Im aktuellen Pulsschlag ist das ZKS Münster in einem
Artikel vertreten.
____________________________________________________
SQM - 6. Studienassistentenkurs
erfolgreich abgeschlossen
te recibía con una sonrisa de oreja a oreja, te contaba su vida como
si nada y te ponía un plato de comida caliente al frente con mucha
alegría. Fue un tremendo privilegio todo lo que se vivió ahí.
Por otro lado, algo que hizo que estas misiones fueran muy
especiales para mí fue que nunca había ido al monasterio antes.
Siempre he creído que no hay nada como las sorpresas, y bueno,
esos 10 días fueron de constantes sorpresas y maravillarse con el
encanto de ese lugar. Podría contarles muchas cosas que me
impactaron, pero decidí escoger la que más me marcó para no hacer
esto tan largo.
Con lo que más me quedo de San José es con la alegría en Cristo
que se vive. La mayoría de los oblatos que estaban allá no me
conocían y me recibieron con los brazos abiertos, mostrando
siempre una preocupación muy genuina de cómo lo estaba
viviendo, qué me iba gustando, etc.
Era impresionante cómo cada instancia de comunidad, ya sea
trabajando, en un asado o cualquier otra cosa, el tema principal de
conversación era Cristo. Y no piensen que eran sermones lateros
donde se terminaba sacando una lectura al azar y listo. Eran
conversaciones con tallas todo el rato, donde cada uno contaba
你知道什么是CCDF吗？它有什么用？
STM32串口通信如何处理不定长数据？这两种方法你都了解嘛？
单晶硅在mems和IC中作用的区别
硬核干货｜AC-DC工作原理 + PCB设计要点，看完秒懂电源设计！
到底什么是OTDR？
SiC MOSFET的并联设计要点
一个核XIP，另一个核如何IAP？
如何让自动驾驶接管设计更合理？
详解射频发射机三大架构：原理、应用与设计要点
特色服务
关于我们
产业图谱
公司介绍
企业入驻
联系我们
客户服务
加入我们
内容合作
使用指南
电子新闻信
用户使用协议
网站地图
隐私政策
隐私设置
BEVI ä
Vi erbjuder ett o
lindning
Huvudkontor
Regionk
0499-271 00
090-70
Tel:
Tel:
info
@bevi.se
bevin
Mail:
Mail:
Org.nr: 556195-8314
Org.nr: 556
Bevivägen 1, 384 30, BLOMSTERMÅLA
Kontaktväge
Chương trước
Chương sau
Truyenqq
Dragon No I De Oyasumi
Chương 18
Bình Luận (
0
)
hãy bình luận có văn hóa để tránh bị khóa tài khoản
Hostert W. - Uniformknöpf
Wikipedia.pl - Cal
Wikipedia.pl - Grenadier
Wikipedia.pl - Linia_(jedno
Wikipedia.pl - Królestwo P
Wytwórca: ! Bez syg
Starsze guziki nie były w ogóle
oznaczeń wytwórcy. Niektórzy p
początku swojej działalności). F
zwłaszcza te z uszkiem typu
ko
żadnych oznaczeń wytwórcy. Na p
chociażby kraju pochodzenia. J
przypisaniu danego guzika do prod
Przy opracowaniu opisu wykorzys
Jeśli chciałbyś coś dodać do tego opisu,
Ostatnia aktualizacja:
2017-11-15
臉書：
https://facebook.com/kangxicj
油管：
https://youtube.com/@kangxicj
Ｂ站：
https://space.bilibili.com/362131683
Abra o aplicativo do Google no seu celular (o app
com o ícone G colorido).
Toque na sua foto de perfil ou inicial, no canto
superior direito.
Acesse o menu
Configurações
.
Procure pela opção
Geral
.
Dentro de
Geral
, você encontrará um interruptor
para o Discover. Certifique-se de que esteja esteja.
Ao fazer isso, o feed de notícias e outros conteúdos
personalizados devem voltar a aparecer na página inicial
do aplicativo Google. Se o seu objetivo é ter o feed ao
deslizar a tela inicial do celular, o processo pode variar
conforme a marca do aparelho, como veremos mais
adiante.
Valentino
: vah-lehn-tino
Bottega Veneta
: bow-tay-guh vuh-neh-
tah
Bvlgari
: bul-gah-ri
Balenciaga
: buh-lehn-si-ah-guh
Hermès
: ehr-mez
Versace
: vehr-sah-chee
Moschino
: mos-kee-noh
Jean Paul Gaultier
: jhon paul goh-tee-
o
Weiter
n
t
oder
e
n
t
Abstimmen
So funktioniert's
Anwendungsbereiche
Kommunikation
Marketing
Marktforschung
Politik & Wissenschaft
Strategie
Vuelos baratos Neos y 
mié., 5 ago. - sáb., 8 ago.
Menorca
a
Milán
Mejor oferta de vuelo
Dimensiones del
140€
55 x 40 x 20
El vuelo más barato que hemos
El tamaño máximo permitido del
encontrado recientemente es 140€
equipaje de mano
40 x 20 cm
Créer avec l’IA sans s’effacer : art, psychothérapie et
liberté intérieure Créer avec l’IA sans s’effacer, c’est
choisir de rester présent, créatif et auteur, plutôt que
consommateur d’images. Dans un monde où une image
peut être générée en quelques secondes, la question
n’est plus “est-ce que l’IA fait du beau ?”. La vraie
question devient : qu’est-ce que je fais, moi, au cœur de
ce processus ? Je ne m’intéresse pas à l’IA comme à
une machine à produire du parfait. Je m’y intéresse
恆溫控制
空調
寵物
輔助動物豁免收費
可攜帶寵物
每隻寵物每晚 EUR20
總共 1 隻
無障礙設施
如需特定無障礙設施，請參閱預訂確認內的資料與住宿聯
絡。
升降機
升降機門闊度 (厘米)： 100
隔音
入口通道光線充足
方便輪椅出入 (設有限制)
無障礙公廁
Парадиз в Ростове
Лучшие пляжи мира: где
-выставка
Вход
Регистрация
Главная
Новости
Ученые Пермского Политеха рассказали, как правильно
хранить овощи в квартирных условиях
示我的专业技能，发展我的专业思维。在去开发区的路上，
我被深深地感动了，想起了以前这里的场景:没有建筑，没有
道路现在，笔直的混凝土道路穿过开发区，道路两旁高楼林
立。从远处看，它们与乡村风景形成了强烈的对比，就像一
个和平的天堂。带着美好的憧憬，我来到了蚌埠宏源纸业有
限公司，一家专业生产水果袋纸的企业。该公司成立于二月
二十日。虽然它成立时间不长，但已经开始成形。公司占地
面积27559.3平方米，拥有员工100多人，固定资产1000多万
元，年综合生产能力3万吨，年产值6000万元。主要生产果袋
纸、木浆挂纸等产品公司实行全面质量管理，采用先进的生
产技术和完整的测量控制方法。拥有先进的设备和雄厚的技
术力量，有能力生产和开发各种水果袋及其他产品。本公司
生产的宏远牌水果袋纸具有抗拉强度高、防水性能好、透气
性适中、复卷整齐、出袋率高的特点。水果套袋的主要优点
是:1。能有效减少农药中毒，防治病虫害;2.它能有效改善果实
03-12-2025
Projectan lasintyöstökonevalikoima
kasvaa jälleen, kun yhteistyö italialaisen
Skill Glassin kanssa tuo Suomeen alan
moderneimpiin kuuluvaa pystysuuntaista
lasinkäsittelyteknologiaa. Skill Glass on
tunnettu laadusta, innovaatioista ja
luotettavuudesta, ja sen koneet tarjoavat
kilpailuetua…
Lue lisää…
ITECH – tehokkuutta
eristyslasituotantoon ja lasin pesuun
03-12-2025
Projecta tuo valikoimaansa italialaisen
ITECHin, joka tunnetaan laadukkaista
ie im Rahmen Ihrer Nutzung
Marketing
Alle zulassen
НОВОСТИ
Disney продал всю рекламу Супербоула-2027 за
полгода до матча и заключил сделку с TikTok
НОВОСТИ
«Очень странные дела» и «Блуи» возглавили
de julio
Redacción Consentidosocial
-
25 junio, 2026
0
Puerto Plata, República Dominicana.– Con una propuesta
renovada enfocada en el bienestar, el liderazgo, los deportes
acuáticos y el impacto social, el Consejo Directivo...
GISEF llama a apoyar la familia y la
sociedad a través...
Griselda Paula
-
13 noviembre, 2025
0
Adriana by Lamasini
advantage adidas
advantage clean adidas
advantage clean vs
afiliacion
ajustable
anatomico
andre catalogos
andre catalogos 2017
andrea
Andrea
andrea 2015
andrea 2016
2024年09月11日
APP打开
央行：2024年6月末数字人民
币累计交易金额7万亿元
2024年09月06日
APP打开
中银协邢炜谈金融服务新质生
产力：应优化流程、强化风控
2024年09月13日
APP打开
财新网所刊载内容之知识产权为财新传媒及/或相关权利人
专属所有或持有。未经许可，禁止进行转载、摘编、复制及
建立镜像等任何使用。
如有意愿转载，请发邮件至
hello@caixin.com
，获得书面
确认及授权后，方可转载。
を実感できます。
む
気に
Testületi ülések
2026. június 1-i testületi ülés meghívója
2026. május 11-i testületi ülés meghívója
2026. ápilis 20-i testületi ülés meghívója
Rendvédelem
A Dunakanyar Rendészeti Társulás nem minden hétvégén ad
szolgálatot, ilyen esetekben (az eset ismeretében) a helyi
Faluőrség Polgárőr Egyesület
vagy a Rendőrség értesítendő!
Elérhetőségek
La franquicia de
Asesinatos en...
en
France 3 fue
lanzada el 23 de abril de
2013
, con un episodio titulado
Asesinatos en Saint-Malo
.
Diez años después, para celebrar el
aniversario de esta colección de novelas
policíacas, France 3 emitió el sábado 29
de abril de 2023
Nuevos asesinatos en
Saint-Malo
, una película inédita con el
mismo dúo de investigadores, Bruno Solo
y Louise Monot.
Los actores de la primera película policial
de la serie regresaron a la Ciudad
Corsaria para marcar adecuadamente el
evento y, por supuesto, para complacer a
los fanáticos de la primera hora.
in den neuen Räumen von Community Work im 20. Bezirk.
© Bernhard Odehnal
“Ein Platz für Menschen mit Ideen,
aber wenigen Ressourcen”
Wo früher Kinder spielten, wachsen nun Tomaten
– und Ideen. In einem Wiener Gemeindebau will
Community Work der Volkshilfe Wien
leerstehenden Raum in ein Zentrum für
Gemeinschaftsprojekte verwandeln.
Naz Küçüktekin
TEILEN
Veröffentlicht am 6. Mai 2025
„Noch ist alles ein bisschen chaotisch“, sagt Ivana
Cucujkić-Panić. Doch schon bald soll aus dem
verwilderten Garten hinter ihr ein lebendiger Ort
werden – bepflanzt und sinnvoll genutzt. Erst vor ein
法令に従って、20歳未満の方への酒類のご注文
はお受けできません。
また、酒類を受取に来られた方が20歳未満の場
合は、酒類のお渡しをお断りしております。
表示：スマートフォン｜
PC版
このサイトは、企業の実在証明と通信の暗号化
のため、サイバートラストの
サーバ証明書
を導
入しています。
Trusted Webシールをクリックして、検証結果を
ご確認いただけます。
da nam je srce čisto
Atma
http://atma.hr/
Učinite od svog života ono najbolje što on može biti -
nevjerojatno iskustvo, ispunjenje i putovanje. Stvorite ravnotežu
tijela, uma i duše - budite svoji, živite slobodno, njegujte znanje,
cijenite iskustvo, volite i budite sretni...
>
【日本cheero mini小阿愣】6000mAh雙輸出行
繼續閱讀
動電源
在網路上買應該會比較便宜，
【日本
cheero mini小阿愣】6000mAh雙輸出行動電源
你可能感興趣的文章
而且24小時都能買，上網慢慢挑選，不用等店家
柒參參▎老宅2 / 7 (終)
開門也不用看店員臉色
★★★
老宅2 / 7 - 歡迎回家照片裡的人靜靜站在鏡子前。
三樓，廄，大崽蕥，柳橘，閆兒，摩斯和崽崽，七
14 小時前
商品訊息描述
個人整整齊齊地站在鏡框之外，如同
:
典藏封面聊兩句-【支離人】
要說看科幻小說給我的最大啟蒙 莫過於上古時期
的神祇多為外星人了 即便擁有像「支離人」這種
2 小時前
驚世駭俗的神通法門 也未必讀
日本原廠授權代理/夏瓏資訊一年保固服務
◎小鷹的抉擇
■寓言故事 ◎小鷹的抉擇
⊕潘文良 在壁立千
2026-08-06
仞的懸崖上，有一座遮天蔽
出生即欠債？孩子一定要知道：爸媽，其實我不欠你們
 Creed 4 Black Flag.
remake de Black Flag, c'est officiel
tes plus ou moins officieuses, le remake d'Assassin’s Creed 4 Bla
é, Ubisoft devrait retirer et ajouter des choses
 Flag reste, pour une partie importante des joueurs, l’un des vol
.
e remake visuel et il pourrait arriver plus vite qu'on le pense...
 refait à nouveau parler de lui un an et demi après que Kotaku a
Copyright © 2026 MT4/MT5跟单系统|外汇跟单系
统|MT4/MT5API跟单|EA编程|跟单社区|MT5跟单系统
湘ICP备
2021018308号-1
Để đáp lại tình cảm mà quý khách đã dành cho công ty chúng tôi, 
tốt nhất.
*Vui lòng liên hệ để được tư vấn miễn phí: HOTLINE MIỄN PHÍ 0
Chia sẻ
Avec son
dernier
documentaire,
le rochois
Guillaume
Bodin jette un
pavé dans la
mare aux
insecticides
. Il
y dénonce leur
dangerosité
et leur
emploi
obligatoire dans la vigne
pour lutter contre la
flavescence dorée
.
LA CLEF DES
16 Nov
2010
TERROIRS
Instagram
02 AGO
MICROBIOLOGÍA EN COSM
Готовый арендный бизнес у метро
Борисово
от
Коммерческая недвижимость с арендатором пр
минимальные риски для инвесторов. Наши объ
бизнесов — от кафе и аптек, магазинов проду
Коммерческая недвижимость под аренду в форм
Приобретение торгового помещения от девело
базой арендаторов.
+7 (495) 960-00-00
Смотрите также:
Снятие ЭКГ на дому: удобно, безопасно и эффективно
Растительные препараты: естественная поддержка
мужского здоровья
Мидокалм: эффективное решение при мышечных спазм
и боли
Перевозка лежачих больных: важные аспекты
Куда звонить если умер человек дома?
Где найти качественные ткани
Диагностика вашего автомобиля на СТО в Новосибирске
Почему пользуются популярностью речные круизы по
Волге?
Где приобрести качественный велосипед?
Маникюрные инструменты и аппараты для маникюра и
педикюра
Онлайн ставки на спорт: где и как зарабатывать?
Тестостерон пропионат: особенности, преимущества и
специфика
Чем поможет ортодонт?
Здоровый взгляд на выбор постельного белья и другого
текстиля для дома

###

Where the word "einem" appears in a line of the entries, copy that line.

REPLY TO THE EXERCISE:
Im aktuellen Pulsschlag ist das ZKS Münster in einem
– und Ideen. In einem Wiener Gemeindebau will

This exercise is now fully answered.